We’ve recouped our yearly costs, but we’re not quite ready to pay for tags yet. Hopefully, after this article and our July offer, that changes!

Q: A big differentiator is that your hosting is actually in Albania. What else sets you apart?

Yes—our servers are physically in Albania, not just “geoIP.” We also own all of our hardware—no leased dedicated servers. We pay all our major costs at least a year in advance, reducing financial risk. We don’t oversell resources, and we’re not trying to get rich—just live comfortably.

Because we stay small, we can offer personal support and tailored configurations. Someone might say, “I need 2TB of HDD, 250GB SSD, 8GB RAM, 8vCPU, and Linux Mint with remote access,” and while that’s not a standard package, we’ll gladly set it up. Larger hosts often can’t accommodate that level of flexibility.
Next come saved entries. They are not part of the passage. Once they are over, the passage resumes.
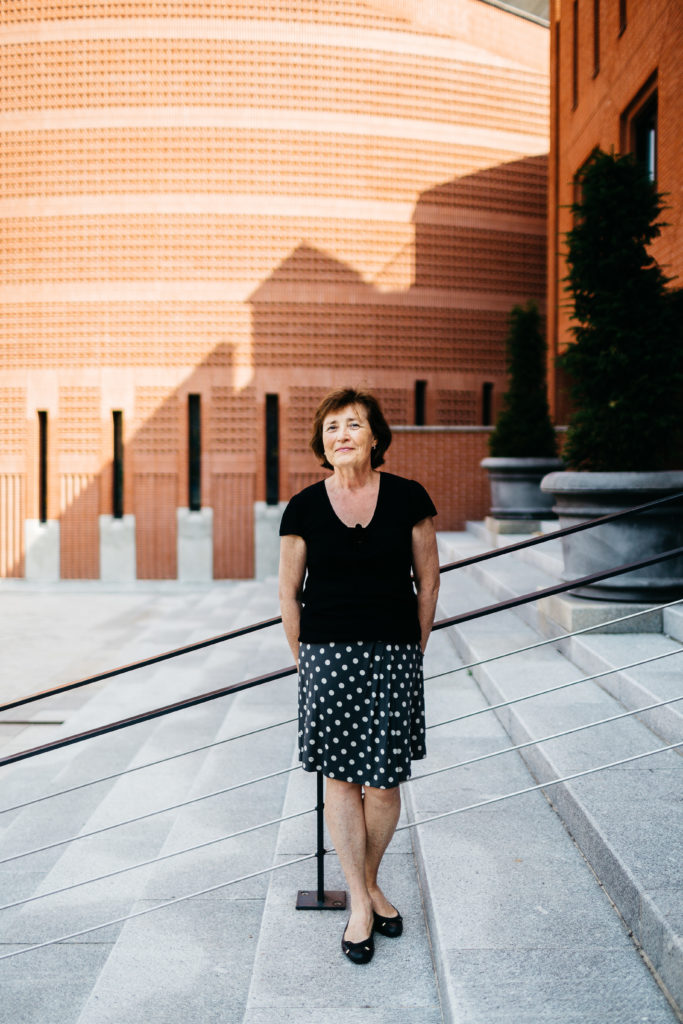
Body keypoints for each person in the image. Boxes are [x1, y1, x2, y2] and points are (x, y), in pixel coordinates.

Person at [278, 387, 440, 965]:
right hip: (327, 658)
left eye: (352, 425)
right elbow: (287, 594)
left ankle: (365, 883)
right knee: (342, 784)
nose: (341, 435)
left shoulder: (409, 499)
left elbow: (429, 581)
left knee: (385, 784)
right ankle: (361, 905)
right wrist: (308, 662)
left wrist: (412, 650)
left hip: (394, 656)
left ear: (375, 437)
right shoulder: (301, 508)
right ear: (322, 443)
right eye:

Q: What does “Anushka” mean? It’s the name of one of your nodes.

“Anushka” is a family nickname. My wife’s name is Anisia, and her dad—who grew up during the communist era with an admiration for Russia—calls her Anushka. So we named the node after her.

Q: You’re using Proxmox for hosting. That’s less common—why?
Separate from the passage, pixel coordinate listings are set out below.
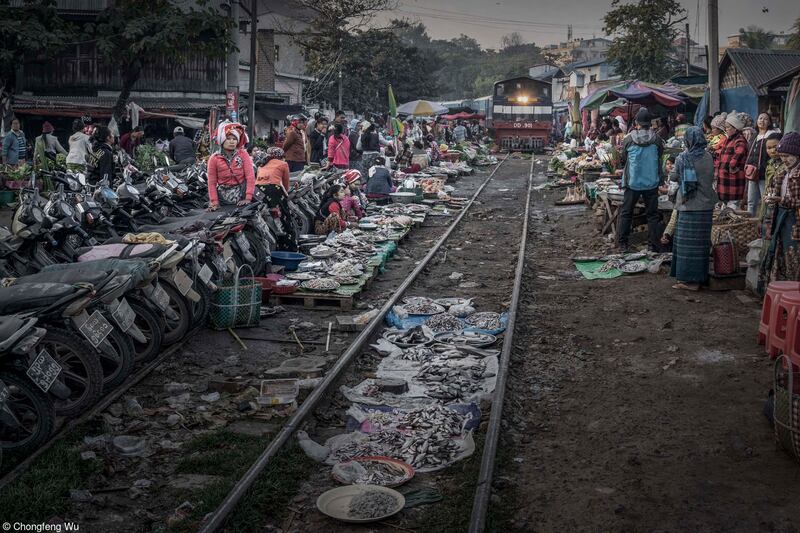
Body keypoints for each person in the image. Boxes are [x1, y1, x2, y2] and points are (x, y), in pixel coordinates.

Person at [669, 127, 718, 291]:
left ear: (688, 140)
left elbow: (674, 177)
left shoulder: (683, 158)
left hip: (688, 206)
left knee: (686, 246)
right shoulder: (708, 156)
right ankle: (699, 278)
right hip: (705, 206)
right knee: (701, 246)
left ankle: (688, 281)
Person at [617, 108, 664, 251]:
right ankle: (653, 246)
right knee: (652, 215)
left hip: (633, 182)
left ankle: (623, 244)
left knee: (626, 212)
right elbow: (660, 156)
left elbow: (623, 158)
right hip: (652, 182)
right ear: (650, 124)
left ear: (636, 123)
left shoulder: (628, 139)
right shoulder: (657, 140)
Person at [760, 132, 800, 289]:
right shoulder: (782, 173)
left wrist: (782, 200)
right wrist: (771, 199)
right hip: (780, 218)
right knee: (779, 253)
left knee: (793, 256)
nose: (784, 159)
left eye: (788, 156)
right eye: (782, 155)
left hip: (795, 221)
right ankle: (779, 289)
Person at [256, 146, 297, 251]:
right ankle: (288, 248)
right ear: (281, 156)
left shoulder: (261, 165)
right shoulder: (283, 164)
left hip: (258, 191)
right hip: (274, 189)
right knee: (284, 218)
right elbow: (286, 183)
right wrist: (285, 195)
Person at [206, 122, 254, 211]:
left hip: (242, 196)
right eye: (228, 139)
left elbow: (250, 177)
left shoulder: (243, 154)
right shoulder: (214, 158)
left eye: (234, 139)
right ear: (222, 140)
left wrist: (248, 198)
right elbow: (211, 183)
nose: (232, 141)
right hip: (223, 199)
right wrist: (215, 202)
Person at [745, 112, 781, 215]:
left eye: (765, 119)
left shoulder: (771, 136)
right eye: (760, 118)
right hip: (752, 172)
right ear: (757, 121)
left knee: (766, 200)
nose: (762, 121)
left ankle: (766, 224)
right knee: (751, 201)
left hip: (764, 173)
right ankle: (750, 224)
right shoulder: (754, 135)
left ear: (769, 122)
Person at [716, 113, 748, 209]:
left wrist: (732, 165)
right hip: (725, 176)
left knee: (733, 205)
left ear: (735, 128)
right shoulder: (728, 140)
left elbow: (740, 153)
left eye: (728, 127)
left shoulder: (740, 140)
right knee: (726, 204)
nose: (726, 129)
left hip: (733, 176)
Proxmox gives us a lot of advantages: it’s open-source, uses KVM, has a robust API, and runs on Debian—which is my favorite distro.

Debian’s simplicity and low overhead are ideal. Our servers run Proxmox (which is Debian underneath), along with BIRD2 and Pathvector for BGP. We can do custom routing directly in /etc/network/interfaces. The BGP setup is efficient: direct client routing, iBGP between servers, and no extra layers needed.
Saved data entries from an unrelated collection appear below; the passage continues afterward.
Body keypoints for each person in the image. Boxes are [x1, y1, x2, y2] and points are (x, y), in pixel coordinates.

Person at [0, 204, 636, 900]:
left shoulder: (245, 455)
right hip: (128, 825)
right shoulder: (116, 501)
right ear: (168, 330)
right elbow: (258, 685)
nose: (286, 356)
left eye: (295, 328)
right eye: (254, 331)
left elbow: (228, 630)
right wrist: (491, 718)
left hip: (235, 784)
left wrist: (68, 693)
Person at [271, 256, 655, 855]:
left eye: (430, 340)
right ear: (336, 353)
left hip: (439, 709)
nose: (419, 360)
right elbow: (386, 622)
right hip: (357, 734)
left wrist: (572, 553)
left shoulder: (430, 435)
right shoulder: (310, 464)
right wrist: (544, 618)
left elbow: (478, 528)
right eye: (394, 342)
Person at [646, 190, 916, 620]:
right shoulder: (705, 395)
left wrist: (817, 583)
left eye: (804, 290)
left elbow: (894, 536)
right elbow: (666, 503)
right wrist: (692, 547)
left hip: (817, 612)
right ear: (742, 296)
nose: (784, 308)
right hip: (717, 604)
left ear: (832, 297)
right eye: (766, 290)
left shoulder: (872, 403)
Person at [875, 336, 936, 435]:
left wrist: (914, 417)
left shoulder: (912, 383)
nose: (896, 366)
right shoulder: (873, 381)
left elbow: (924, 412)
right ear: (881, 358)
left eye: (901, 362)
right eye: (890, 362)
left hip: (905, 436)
The only downside to Proxmox is LXC. While it seems great—no need for special kernel modules—it lacks proper isolation. For example, with OpenVZ, htop would only show guest processes. With LXC, it leaks host /sys into the container. So while we’d love to offer lightweight containers, we currently only offer KVM. Proxmox is excellent at that.

Q: Your networking strategy favors guaranteed bandwidth over shared high burst speeds. What’s the response been?

Overall, very positive. Most applications—mail servers, web servers, etc.—don’t need more than 100Mbps. VPN users or people doing speed tests may notice the cap, but for real-world use, 100Mbps is more than enough.

Let’s break it down:

100Mbps = 6Gb/min = 360Gb/hr = 8.6TB/day = 259TB/month.

That’s far more than most people actually use.

Other hosts may offer 1Gbps but cap you at 2–15TB/month. So in practice, our model gives people more usable bandwidth, not less.

Also, fun fact—no YouTube or Netflix ads on Albanian IPs. 😉

Q: Where do you see AVS ISP going?

We want to grow, but in a very controlled, sustainable way. We don’t want to be a big, public company—we just want to keep doing what we
love, working directly with customers, and keeping it personal.

Eventually, we’d like to earn a Patreon provider tag on LET, give back to the community, and never forget where we started.

Q: What else should people know about AVS ISP?

When you sign up with AVS ISP, you’re supporting a real, family-run business that truly cares. We tailor things to your needs. Got a weird request? Just ask.

We’re not fully managed, and we’re not unmanaged—we’re something in between. We give you full control but we’re here to help when you need it. We’ve rescued broken VMs, debugged client-side issues, walked people through BGP setups—whatever it takes.

We’re experienced, responsive, and genuinely want our customers to succeed. We’re not here to push volume—we’re here to build something lasting and meaningful.